What Songs Take You Back

We all know that music has the power to transport and transform us.  Where do certain songs take you?  Here are a few of my favorites and what they bring back.

1.  Truly, Madly, Deeply by Savage Garden takes me back to my Sophomore year in high school and getting to drive myself to church and school as I had just gotten my license.

2.  Whiskey Girl by Toby Keith takes me back to the summer of 2006.  My husband and I were waiting to hear if he was getting a job here in Charlotte.  It was so hot that July.

3.  Stays in Mexico by Toby Keith was our road anthem for a trip out west in August of 2006. 

4.  Beam Me Up by Pink makes me remember September 2012.  Wayne was out of town for the whole month and I was getting ready for my first fiber festival.  The weather was warm and humid.

5.  And just because I probably need a classical piece on this list.  JS Bach’s Prelude in Bb minor.  This piece reminds me of October of 1999.  Leaving senior activities to go home and practice to get ready for college auditions.

These are just a few that came to me off the top of my head.  What songs take you back?

Visions Fugitives

Over 10 years after learning #10 of Visions Fugitives and progressively learning more, I still love this set of pieces.  There are still some that I just can’t manage very musically, but I love them all.  Prokofiev certainly knew what he was doing when he composed this set of pieces. 

Somehow I just now dragged out my copy to play these on my new piano.  It was magic.  When your favorite music sounds perfect on your dream piano, it makes all the effort worth it.

Halloween Lessons

Just a food for thought post on Halloween.  Does your piano teacher offer lessons on Halloween?  Are the lessons interrupted by trick-or-treaters?  Do you wear a costume to your lesson?

Hopefully there are no scary lessons today!

Brunner Studios will have our piano, voice, or oboe lessons at the regularly schedule times today.  Students were offered the opportunity to choose a different time slot for this week if there was a conflicting event for this evening.  Hopefully everyone will stay safe and have fun this evening.

What A Problem To Have

I am teaching a wonderful group of students piano lessons right now.  In fact, they are so great they aren’t giving me much material to write about on how to run a studio.  What a problem to have!  We are learning Halloween music and Christmas music started leaving the studio this week. 
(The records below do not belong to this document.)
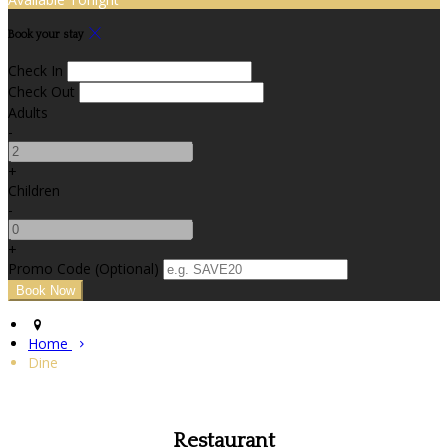
Book your stay
Check In
Check Out
Adults
-
+
Children
-
+
Promo Code
(
Optional
)
Home
Dine
Restaurant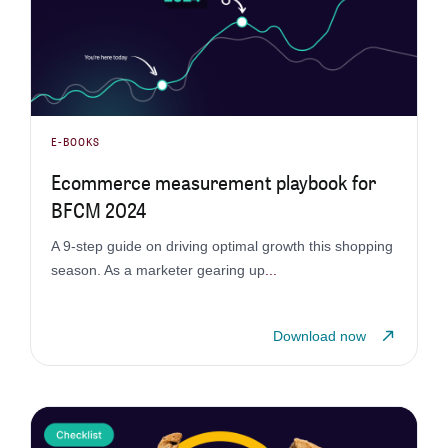
E-BOOKS
Ecommerce measurement playbook for
BFCM 2024
A 9-step guide on driving optimal growth this shopping
season. As a marketer gearing up
...
Download now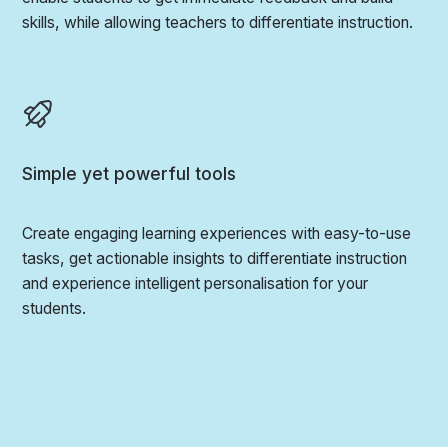
skills, while allowing teachers to differentiate instruction.
Simple yet powerful tools
Create engaging learning experiences with easy-to-use
tasks, get actionable insights to differentiate instruction
and experience intelligent personalisation for your
students.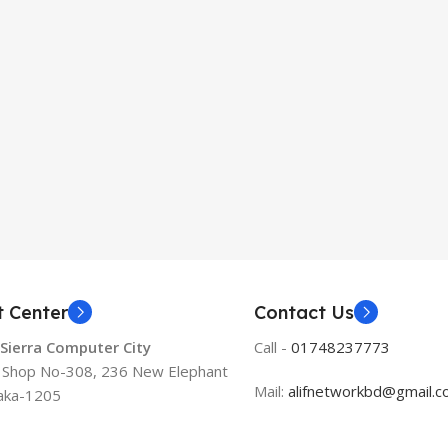
t Center
Contact Us
 Sierra Computer City
Call -
01748237773
, Shop No-308, 236 New Elephant
Mail:
alifnetworkbd@gmail.
aka-1205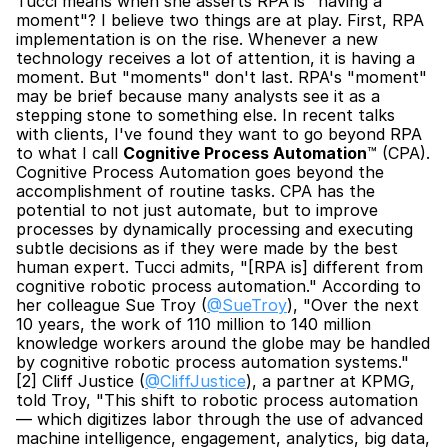
Tucci means when she asserts RPA is "having a 
moment"? I believe two things are at play. First, RPA 
implementation is on the rise. Whenever a new 
technology receives a lot of attention, it is having a 
moment. But "moments" don't last. RPA's "moment" 
may be brief because many analysts see it as a 
stepping stone to something else. In recent talks 
with clients, I've found they want to go beyond RPA 
to what I call 
Cognitive Process Automation
™ (CPA). 
Cognitive Process Automation goes beyond the 
accomplishment of routine tasks. CPA has the 
potential to not just automate, but to improve 
processes by dynamically processing and executing 
subtle decisions as if they were made by the best 
human expert. Tucci admits, "[RPA is] different from 
cognitive robotic process automation." According to 
her colleague Sue Troy (
@SueTroy
), "Over the next 
10 years, the work of 110 million to 140 million 
knowledge workers around the globe may be handled 
by cognitive robotic process automation systems."
[2] Cliff Justice (
@CliffJustice
), a partner at KPMG, 
told Troy, "This shift to robotic process automation 
— which digitizes labor through the use of advanced 
machine intelligence, engagement, analytics, big data, 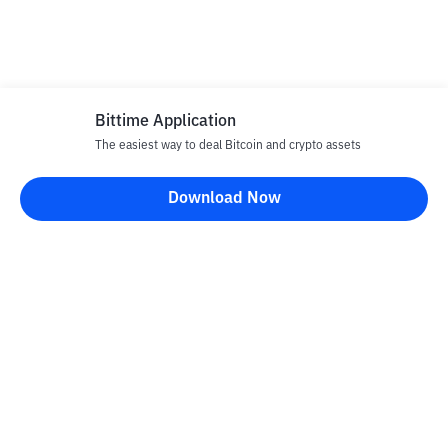
Bittime Application
The easiest way to deal Bitcoin and crypto assets
Download Now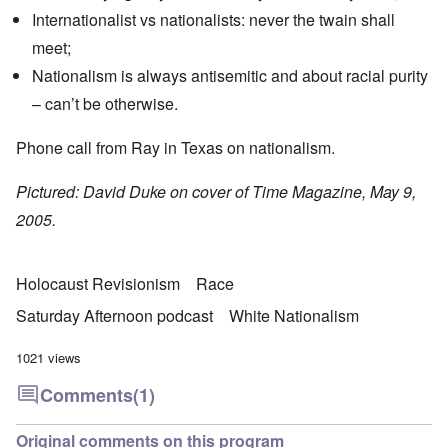
Internationalist vs nationalists: never the twain shall
meet;
Nationalism is always antisemitic and about racial purity
– can’t be otherwise.
Phone call from Ray in Texas on nationalism.
Pictured: David Duke on cover of Time Magazine, May 9,
2005.
Holocaust Revisionism
Race
Saturday Afternoon podcast
White Nationalism
1021 views
Comments
(1)
Original comments on this program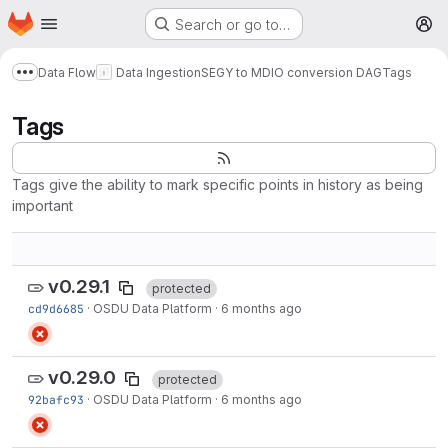
Homepage
Skip to main content
Search or go to…
M
Data Flow
Data Ingestion
SEGY to MDIO conversion DAG
Tags
Show more breadcrumbs
Tags
Tags give the ability to mark specific points in history as being
important
v0.29.1
protected
cd9d6685
·
OSDU Data Platform
·
6 months ago
v0.29.0
protected
92bafc93
·
OSDU Data Platform
·
6 months ago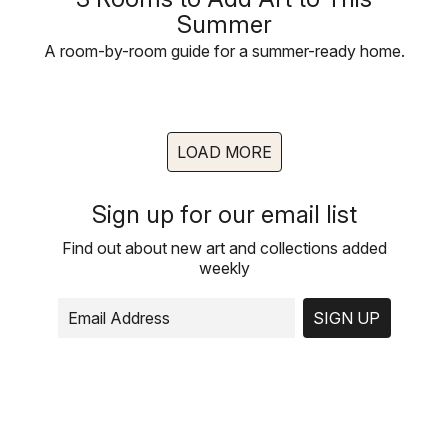
Summer
A room-by-room guide for a summer-ready home.
LOAD MORE
Sign up for our email list
Find out about new art and collections added
weekly
SIGN UP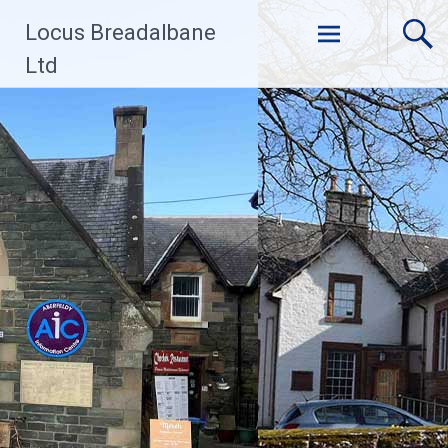
Skip
Locus Breadalbane
to
content
Ltd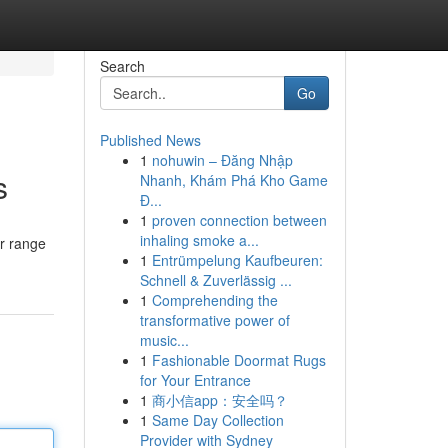
Search
Go
Published News
1
nohuwin – Đăng Nhập
s
Nhanh, Khám Phá Kho Game
Đ...
1
proven connection between
inhaling smoke a...
ur range
1
Entrümpelung Kaufbeuren:
Schnell & Zuverlässig ...
1
Comprehending the
transformative power of
music...
1
Fashionable Doormat Rugs
for Your Entrance
1
商小信app：安全吗？
1
Same Day Collection
Provider with Sydney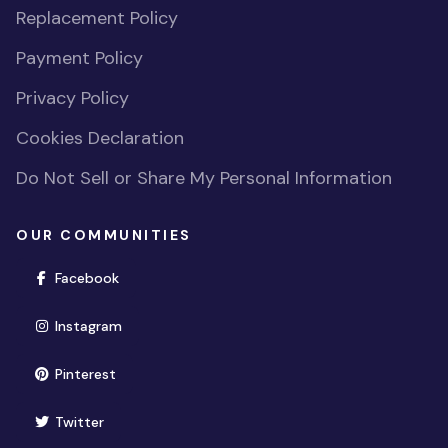
Replacement Policy
Payment Policy
Privacy Policy
Cookies Declaration
Do Not Sell or Share My Personal Information
OUR COMMUNITIES
(opens in new window)
Facebook
(opens in new window)
Instagram
(opens in new window)
Pinterest
(opens in new window)
Twitter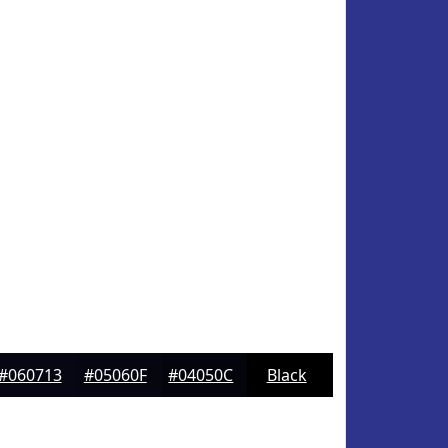
#060713
#05060F
#04050C
Black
I am so proud of my younger students.  I have 3 students who just started lessons last year and are about to move from 30 minute to 45 minute lessons.  These kids are really practicing and excelling in their art. 

More students are participating in the National Achievement Program and one will be playing in a Piano Sonata competition later this month. 

This group of students is working hard!

The Little Engine That Could

You know what is great?  When you get a student who just works at a steady pace.  The child isn’t doing anything spectacular or anything out of the ordinary, but is just doing the work.  The next thing you know, the student has zipped through 3 levels of books in less than a year. 

Keeping working! 

Excuses that Piano Teachers Don’t Like to Hear

There are a few phrases that I hear from my students that make me want to run screaming from the room. Not because the student doesn’t have a valid reason but the vagueness is distressing. Let’s start with number 3.

3. “I didn’t know what to do.”- It is excedingly rare that I send a student home with a new piece with no explaination. This is generally limited to highschool students or a student who I feel needs quizzed on their note reading ability. Most often either the student was intimidated by the piece and didn’t practice it or waited until late in the week and realized the piece required more work than originally thought. More appropriate phrases would be “I put it off until too late” or “I don’t understand this specific part” or “Can you walk me through this piece.”

2. “I forgot about that piece, theory, technique…” This one makes me a whole lot grumpy. Why? I provide my students ample assignment sheets and organizational tools. If the student is writing down their practice time daily, then that means they are looking at their assignment sheet each time they practice. If you tell me you forgot to practice or didn’t do your theory because you forgot, then we have a problem. That means you are not recording your practice as it happens and just filling in the blanks at the end of the week. This makes your practice record less than accurate and often results in a less than complete assignment.

1. “We were so busy.” Now I get that families today are busy. But this one really makes me mental. I would rather have a student just tell me that they didn’t want to practice and spent all afternoon playing outside. Or that mom was out of town or granny watches them in the afternoons. These kinds of details can help me plan the student’s assignments. I feel that the “we were so busy” excuse is something that kids hear adults say and think it is ok to repeat. Everyone is busy and has different responsiblities.

My point is that students need to work on their communication skills and learning to own their time management issues. Students are still learning and growing but excuses week after week begin to wear thin.